In 2015, Mayor Bill Peduto issued an executive order to make Pittsburgh’s streets "complete streets," and in 2016 city council passed legislation to make it so.
But isn’t a street sort of inherently complete? And if not, what makes it complete?
Rebecca Flora is project director at the 178-acre former brownfield, Hazelwood Green. On a recent trolley tour of the site, she pointed out the road the trolley was on, Signature Boulevard.
"This is a complete street," she said. "It allows for separate cycling, pedestrian, and vehicular traffic on the street, and it will be the main access road through the entire length, 1.4 miles, of the site."
But city Transportation Planner Kristen Saunders said a street doesn't necessarily have to have separate areas for bikes, cars, and pedestrians in order to be considered complete.
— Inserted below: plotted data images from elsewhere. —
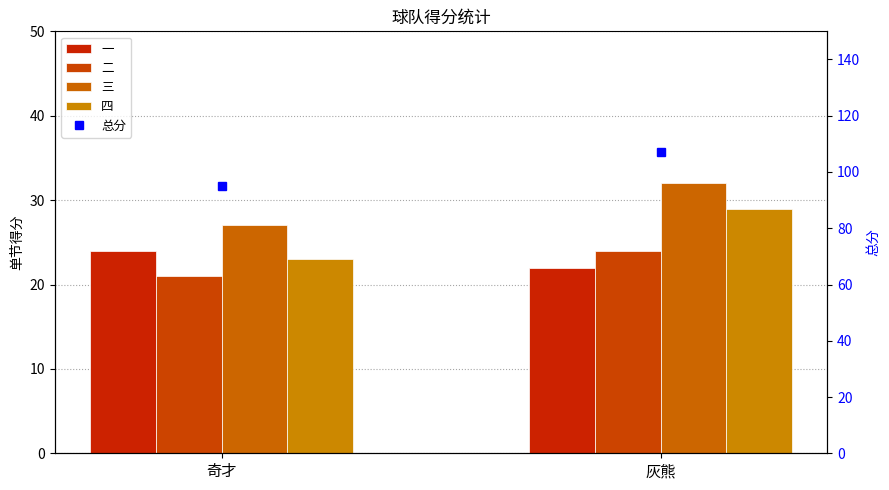

Between 灰熊 and 奇才, which is larger?

奇才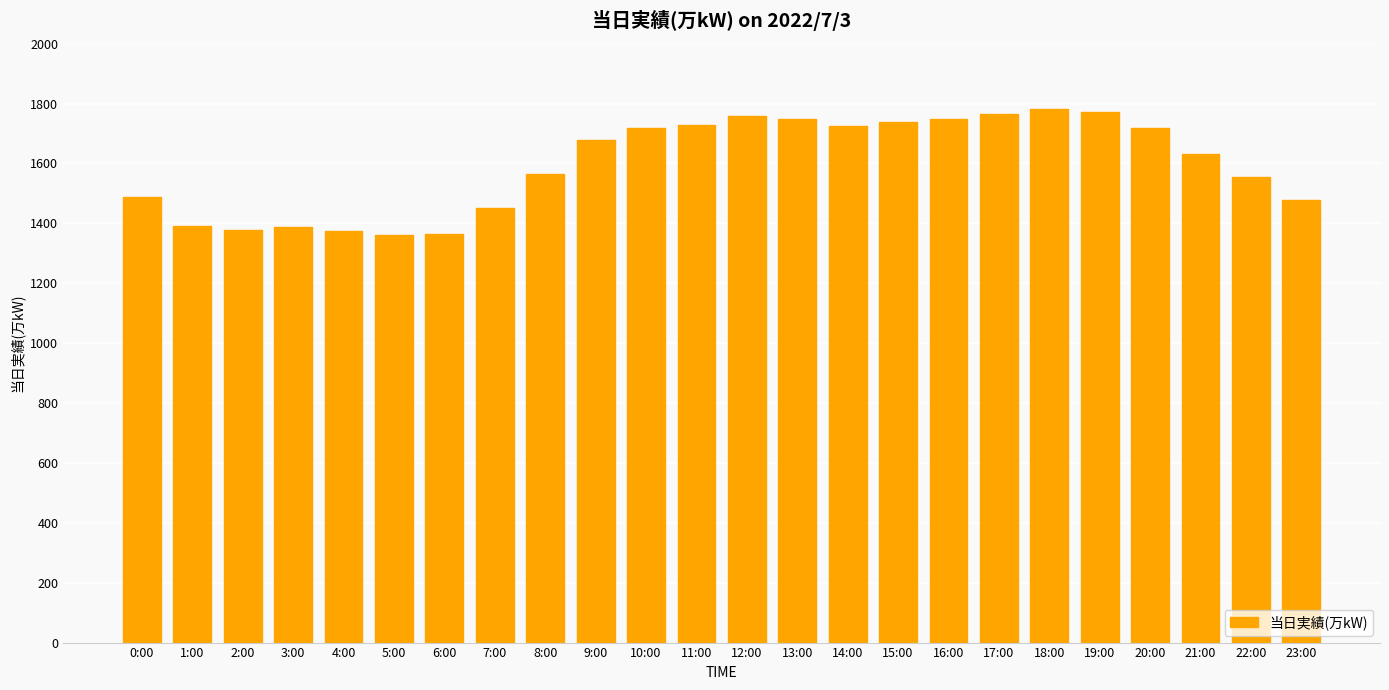

Count the number of data series in this chart.

1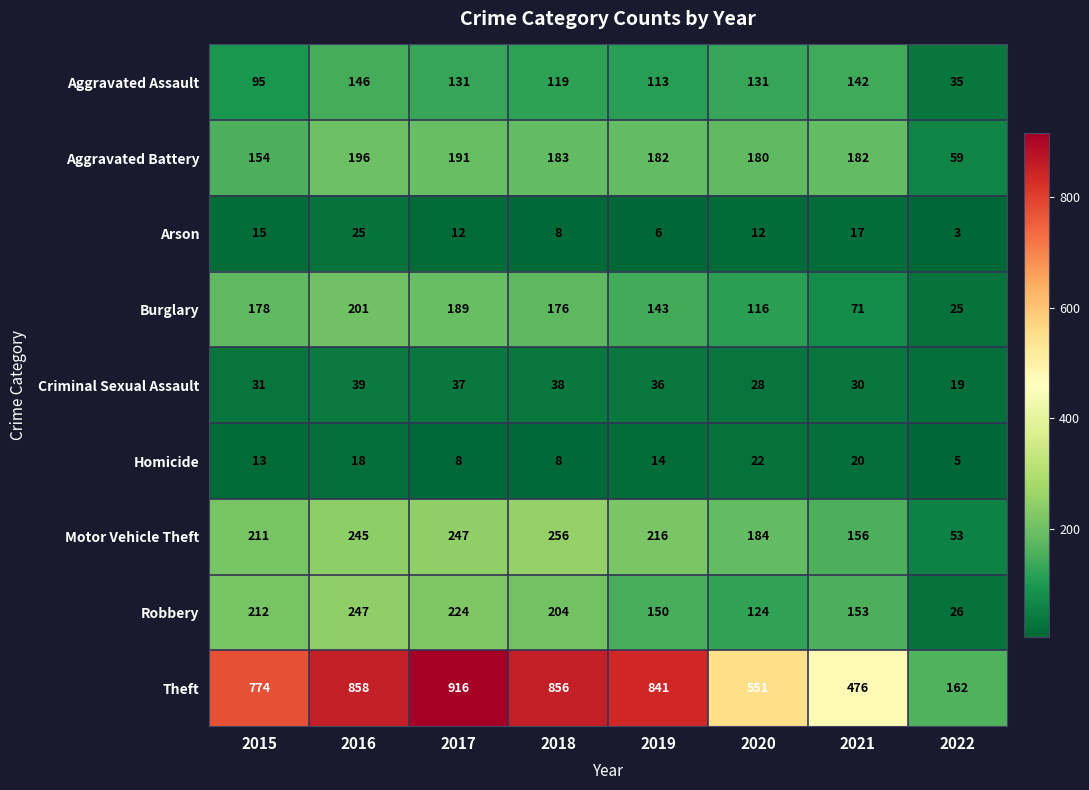

Which category has the lowest value across all series?

2022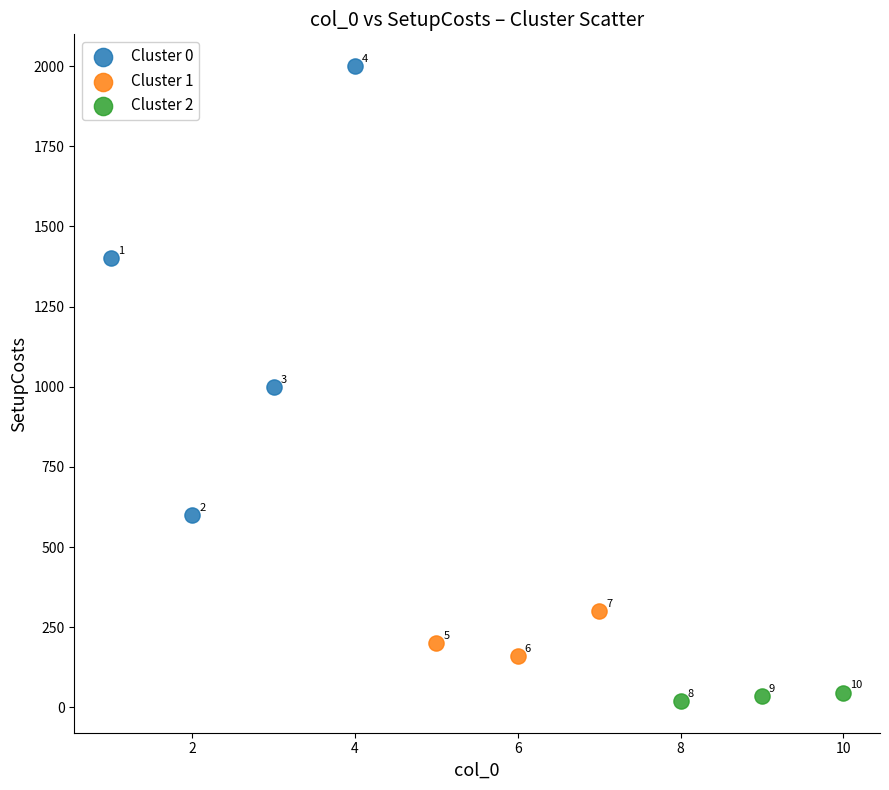

What are all the series names shown in the legend?

Cluster 0, Cluster 1, Cluster 2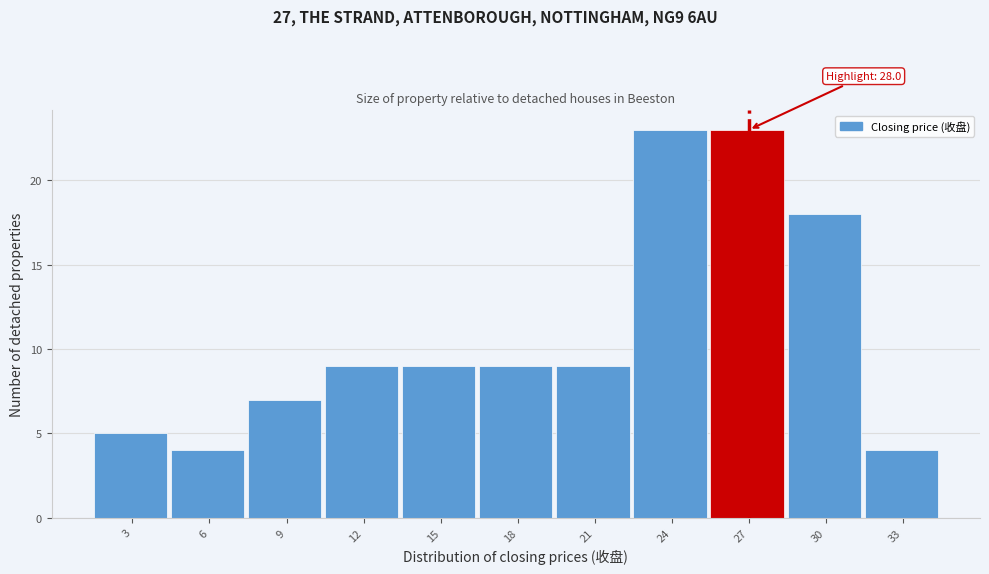

Reading left to right, what are all the values shown in this chart?

3=5	6=4	9=7	12=9	15=9	18=9	21=9	24=23	27=23	30=18	33=4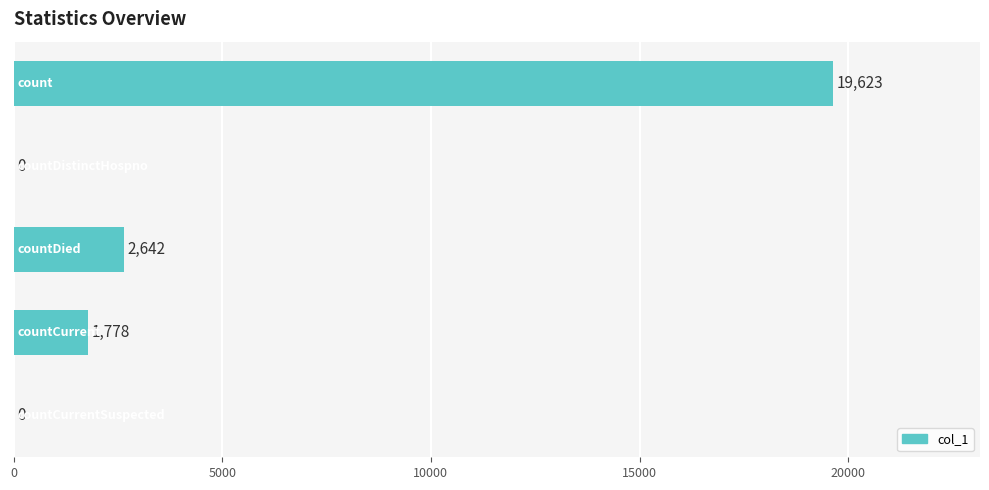

What is the sum of all values?

24043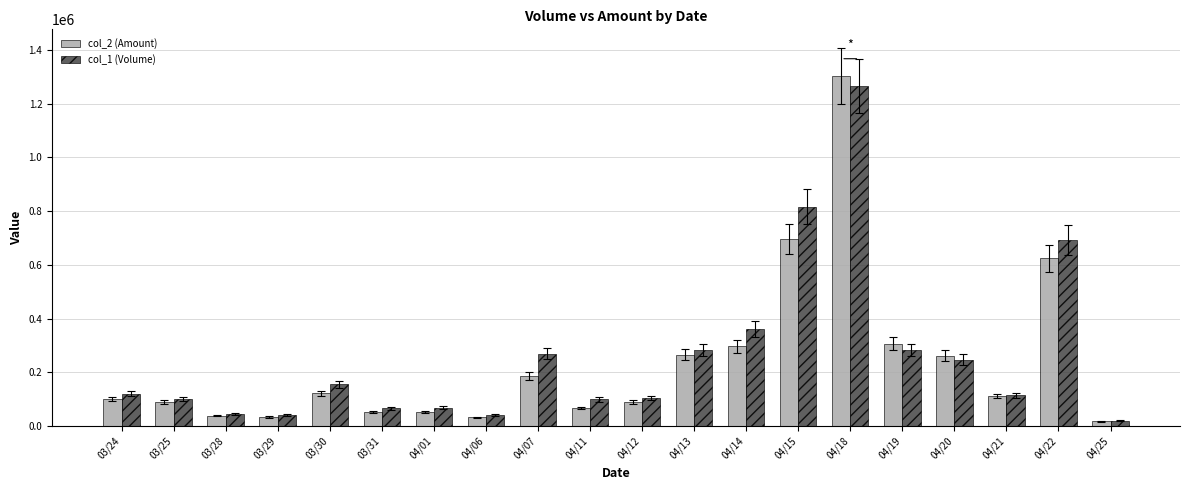

True or false: col_2 (Amount) has a value of 262370 at 04/20.

True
"What complete streets really means is that we have to consider all modes when we’re designing a street," she said. "So it doesn’t mean that we have to put all modes on one street, it means we have to consider them."
It’s really all about context, said Saunders, a network of streets that work together to serve all users.
Council’s legislation emphasizes that livable communities are those in which residents' have multiple options to get around safely, and operates on the assumption that a network of those streets improves public health, the economy, safety and quality of life.
Saunders and her colleagues are currently in the thick of an analysis of all the city’s streets, to figure out what additions or subtractions would make it easier and safer to get around.
The city is also working on a Complete Streets design guide which will lay out best practices for meeting different kinds of transit demands.